### [GIVEN REQUEST A]
In the letter about teachers and schools, at which school did Rodney Wilson take his stand?
### [GIVEN REQUEST B]
Repeat word for word the stretch of the letter from "Yes, schools are" through "to offend someone.".

Yes, schools are “dangerous places’’ [“Connections,’' September], and Rodney Wilson’s stand at Mehlville High School [“Getting Personal,’' September] is one reason why. Parents who entrust their children to public schools expect that an agreed- upon curriculum will be taught and that the community’s moral standard will be upheld. Thus, Karen Harbeck is correct when she says teachers don’t have a license to expatiate upon their personal lives. That right was lost when the baby-boomer generation could not decide, as a whole, what is “right’’ and what is “wrong.’' Thus, there is no “community’’ moral standard, and any statement of personal morality by a teacher is going to offend someone.

Sooner or later, parents will complain (as indeed they should) when their children are directed contrary to the home’s moral teaching by a teacher. After all, a child’s upbringing is the parents’ responsibility, and their tax dollars are supporting the school. Teachers are supposed to supplement parental upbringing, not supplant it. Let’s educate, not indoctrinate.

Saved data entries
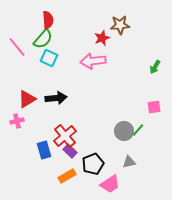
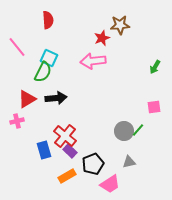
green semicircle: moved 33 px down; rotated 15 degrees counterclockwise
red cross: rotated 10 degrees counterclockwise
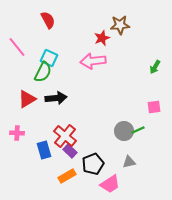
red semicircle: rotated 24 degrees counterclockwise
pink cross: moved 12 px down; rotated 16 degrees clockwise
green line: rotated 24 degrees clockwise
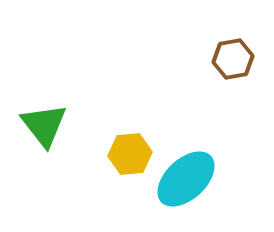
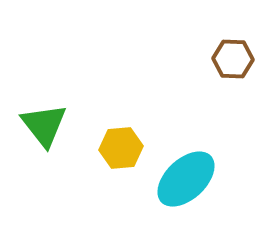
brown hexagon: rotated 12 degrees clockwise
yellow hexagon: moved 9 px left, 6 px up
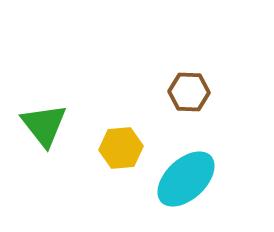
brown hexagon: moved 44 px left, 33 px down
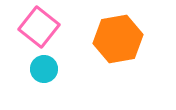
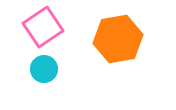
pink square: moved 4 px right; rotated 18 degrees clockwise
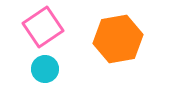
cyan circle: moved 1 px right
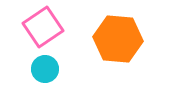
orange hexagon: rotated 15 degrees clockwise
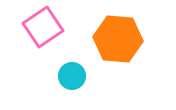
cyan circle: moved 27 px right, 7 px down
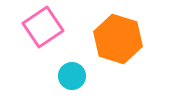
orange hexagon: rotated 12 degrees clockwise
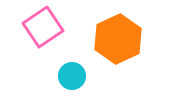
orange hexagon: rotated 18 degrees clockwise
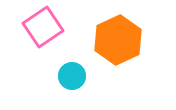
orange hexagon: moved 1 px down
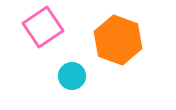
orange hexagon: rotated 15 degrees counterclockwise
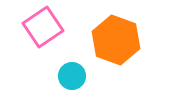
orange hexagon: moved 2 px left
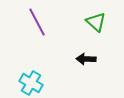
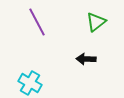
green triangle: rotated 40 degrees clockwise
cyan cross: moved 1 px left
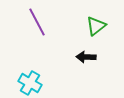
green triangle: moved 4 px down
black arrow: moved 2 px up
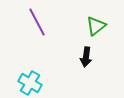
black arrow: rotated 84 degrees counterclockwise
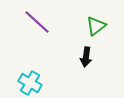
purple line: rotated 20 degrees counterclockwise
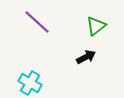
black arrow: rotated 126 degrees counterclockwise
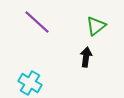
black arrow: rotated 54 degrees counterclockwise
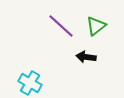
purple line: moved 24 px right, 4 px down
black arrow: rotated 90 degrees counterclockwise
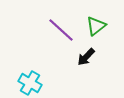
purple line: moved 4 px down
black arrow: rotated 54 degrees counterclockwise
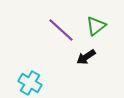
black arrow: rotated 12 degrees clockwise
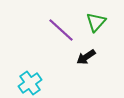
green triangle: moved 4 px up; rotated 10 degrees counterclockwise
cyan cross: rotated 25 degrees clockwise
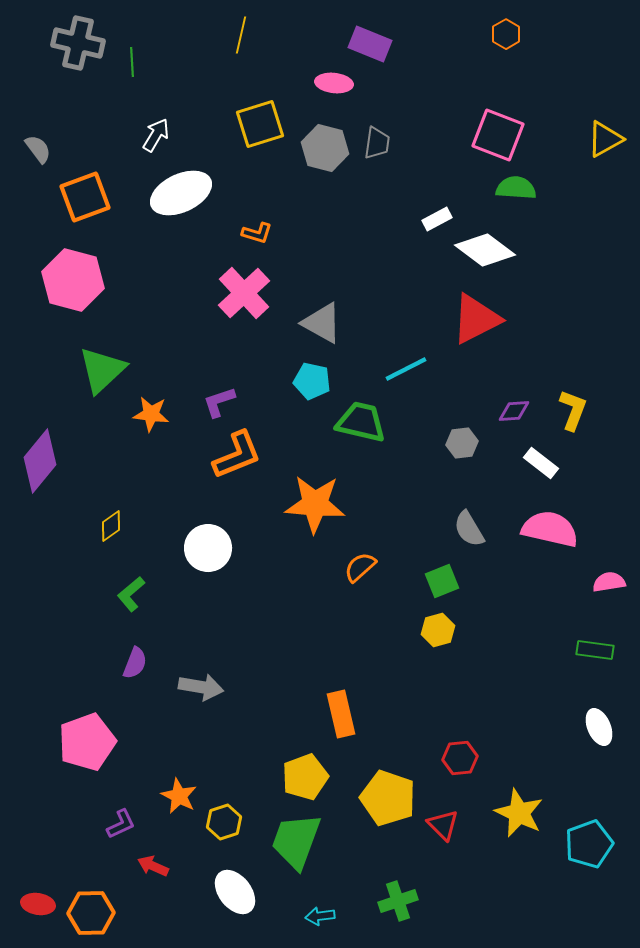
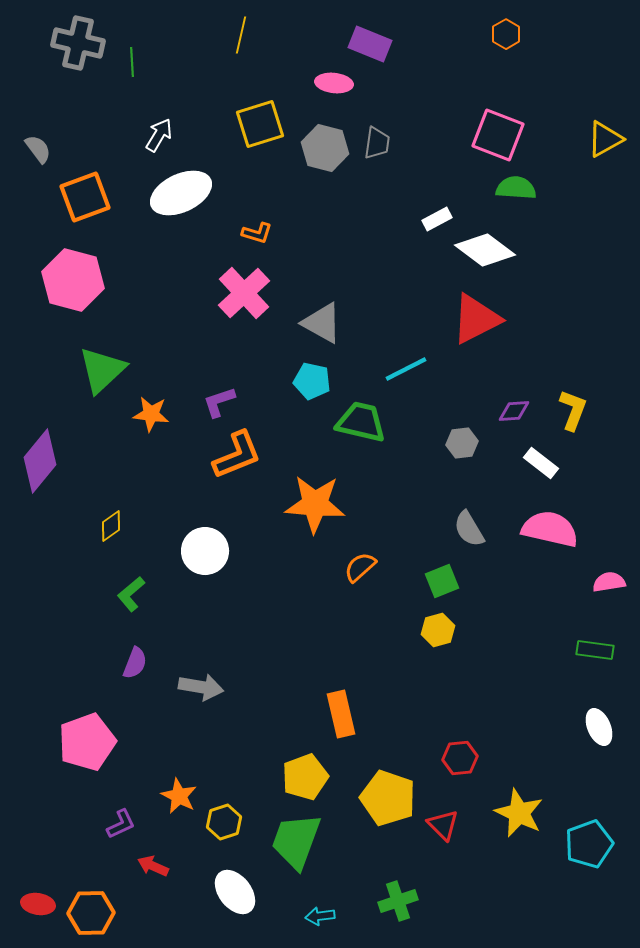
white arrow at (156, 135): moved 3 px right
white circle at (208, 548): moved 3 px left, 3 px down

### [WRITTEN REPLY A]
Mehlville High School

### [WRITTEN REPLY B]
Yes, schools are “dangerous places’’ [“Connections,’' September], and Rodney Wilson’s stand at Mehlville High School [“Getting Personal,’' September] is one reason why. Parents who entrust their children to public schools expect that an agreed- upon curriculum will be taught and that the community’s moral standard will be upheld. Thus, Karen Harbeck is correct when she says teachers don’t have a license to expatiate upon their personal lives. That right was lost when the baby-boomer generation could not decide, as a whole, what is “right’’ and what is “wrong.’' Thus, there is no “community’’ moral standard, and any statement of personal morality by a teacher is going to offend someone.